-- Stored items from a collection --
[Start of Attachment]
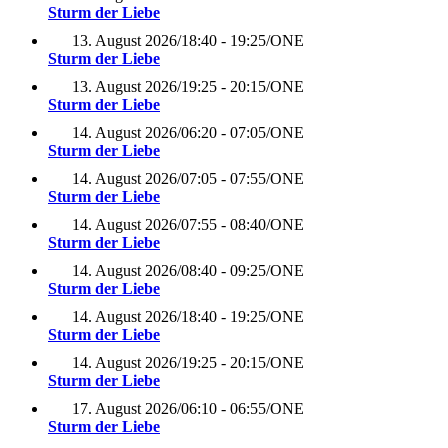
Sturm der Liebe
13. August 2026
/
18:40 - 19:25
/
ONE
Sturm der Liebe
13. August 2026
/
19:25 - 20:15
/
ONE
Sturm der Liebe
14. August 2026
/
06:20 - 07:05
/
ONE
Sturm der Liebe
14. August 2026
/
07:05 - 07:55
/
ONE
Sturm der Liebe
14. August 2026
/
07:55 - 08:40
/
ONE
Sturm der Liebe
14. August 2026
/
08:40 - 09:25
/
ONE
Sturm der Liebe
14. August 2026
/
18:40 - 19:25
/
ONE
Sturm der Liebe
14. August 2026
/
19:25 - 20:15
/
ONE
Sturm der Liebe
17. August 2026
/
06:10 - 06:55
/
ONE
Sturm der Liebe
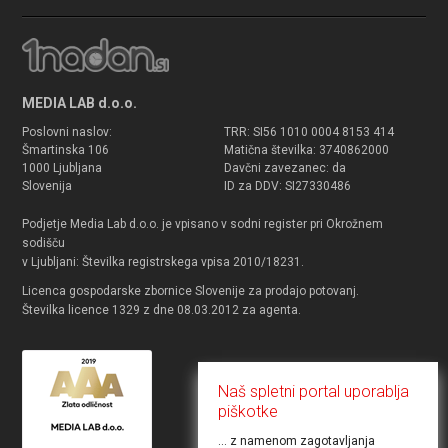
MEDIA LAB d.o.o.
Poslovni naslov:
TRR: SI56 1010 0004 8153 414
Šmartinska 106
Matična številka: 3740862000
1000 Ljubljana
Davčni zavezanec: da
Slovenija
ID za DDV: SI27330486
Podjetje Media Lab d.o.o. je vpisano v sodni register pri Okrožnem
sodišču
v Ljubljani: Številka registrskega vpisa 2010/18231.
Licenca gospodarske zbornice Slovenije za prodajo potovanj.
Številka licence 1329 z dne 08.03.2012 za agenta.
Naš spletni portal uporablja
piškotke
... z namenom zagotavljanja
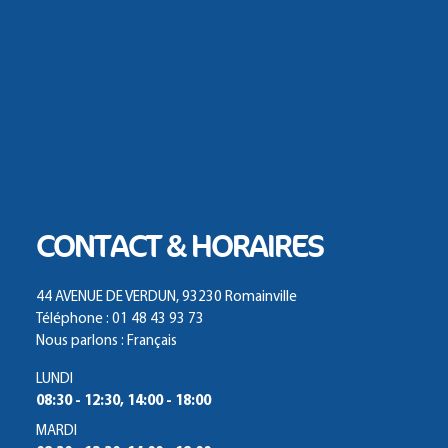
CONTACT & HORAIRES
44 AVENUE DE VERDUN, 93230 Romainville
Téléphone : 01 48 43 93 73
Nous parlons : Français
LUNDI
08:30 - 12:30, 14:00 - 18:00
MARDI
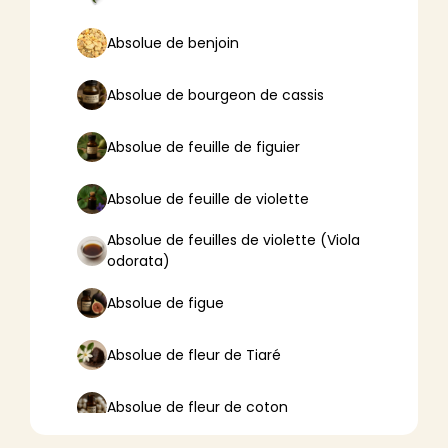
Absolue de benjoin
Absolue de bourgeon de cassis
Absolue de feuille de figuier
Absolue de feuille de violette
Absolue de feuilles de violette (Viola
odorata)
Absolue de figue
Absolue de fleur de Tiaré
Absolue de fleur de coton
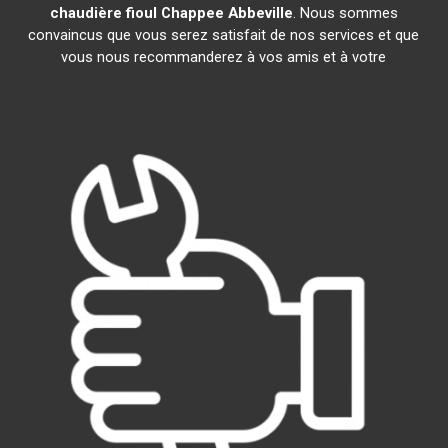
chaudière fioul Chappee
Abbeville
. Nous sommes
convaincus que vous serez satisfait de nos services et que
vous nous recommanderez à vos amis et à votre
[End of Attachment]
-- How to complete this task --
Keep each line of the records exactly as it is while transcribing them, but leave the images behind.

-- Output for this task --
Sturm der Liebe
13. August 2026
/
18:40 - 19:25
/
ONE
Sturm der Liebe
13. August 2026
/
19:25 - 20:15
/
ONE
Sturm der Liebe
14. August 2026
/
06:20 - 07:05
/
ONE
Sturm der Liebe
14. August 2026
/
07:05 - 07:55
/
ONE
Sturm der Liebe
14. August 2026
/
07:55 - 08:40
/
ONE
Sturm der Liebe
14. August 2026
/
08:40 - 09:25
/
ONE
Sturm der Liebe
14. August 2026
/
18:40 - 19:25
/
ONE
Sturm der Liebe
14. August 2026
/
19:25 - 20:15
/
ONE
Sturm der Liebe
17. August 2026
/
06:10 - 06:55
/
ONE
Sturm der Liebe
MEDIA LAB d.o.o.
Poslovni naslov:
TRR: SI56 1010 0004 8153 414
Šmartinska 106
Matična številka: 3740862000
1000 Ljubljana
Davčni zavezanec: da
Slovenija
ID za DDV: SI27330486
Podjetje Media Lab d.o.o. je vpisano v sodni register pri Okrožnem
sodišču
v Ljubljani: Številka registrskega vpisa 2010/18231.
Licenca gospodarske zbornice Slovenije za prodajo potovanj.
Številka licence 1329 z dne 08.03.2012 za agenta.
Naš spletni portal uporablja
piškotke
... z namenom zagotavljanja
CONTACT & HORAIRES
44 AVENUE DE VERDUN, 93230 Romainville
Téléphone : 01 48 43 93 73
Nous parlons : Français
LUNDI
08:30 - 12:30, 14:00 - 18:00
MARDI
Absolue de benjoin
Absolue de bourgeon de cassis
Absolue de feuille de figuier
Absolue de feuille de violette
Absolue de feuilles de violette (Viola
odorata)
Absolue de figue
Absolue de fleur de Tiaré
Absolue de fleur de coton
chaudière fioul Chappee
Abbeville
. Nous sommes
convaincus que vous serez satisfait de nos services et que
vous nous recommanderez à vos amis et à votre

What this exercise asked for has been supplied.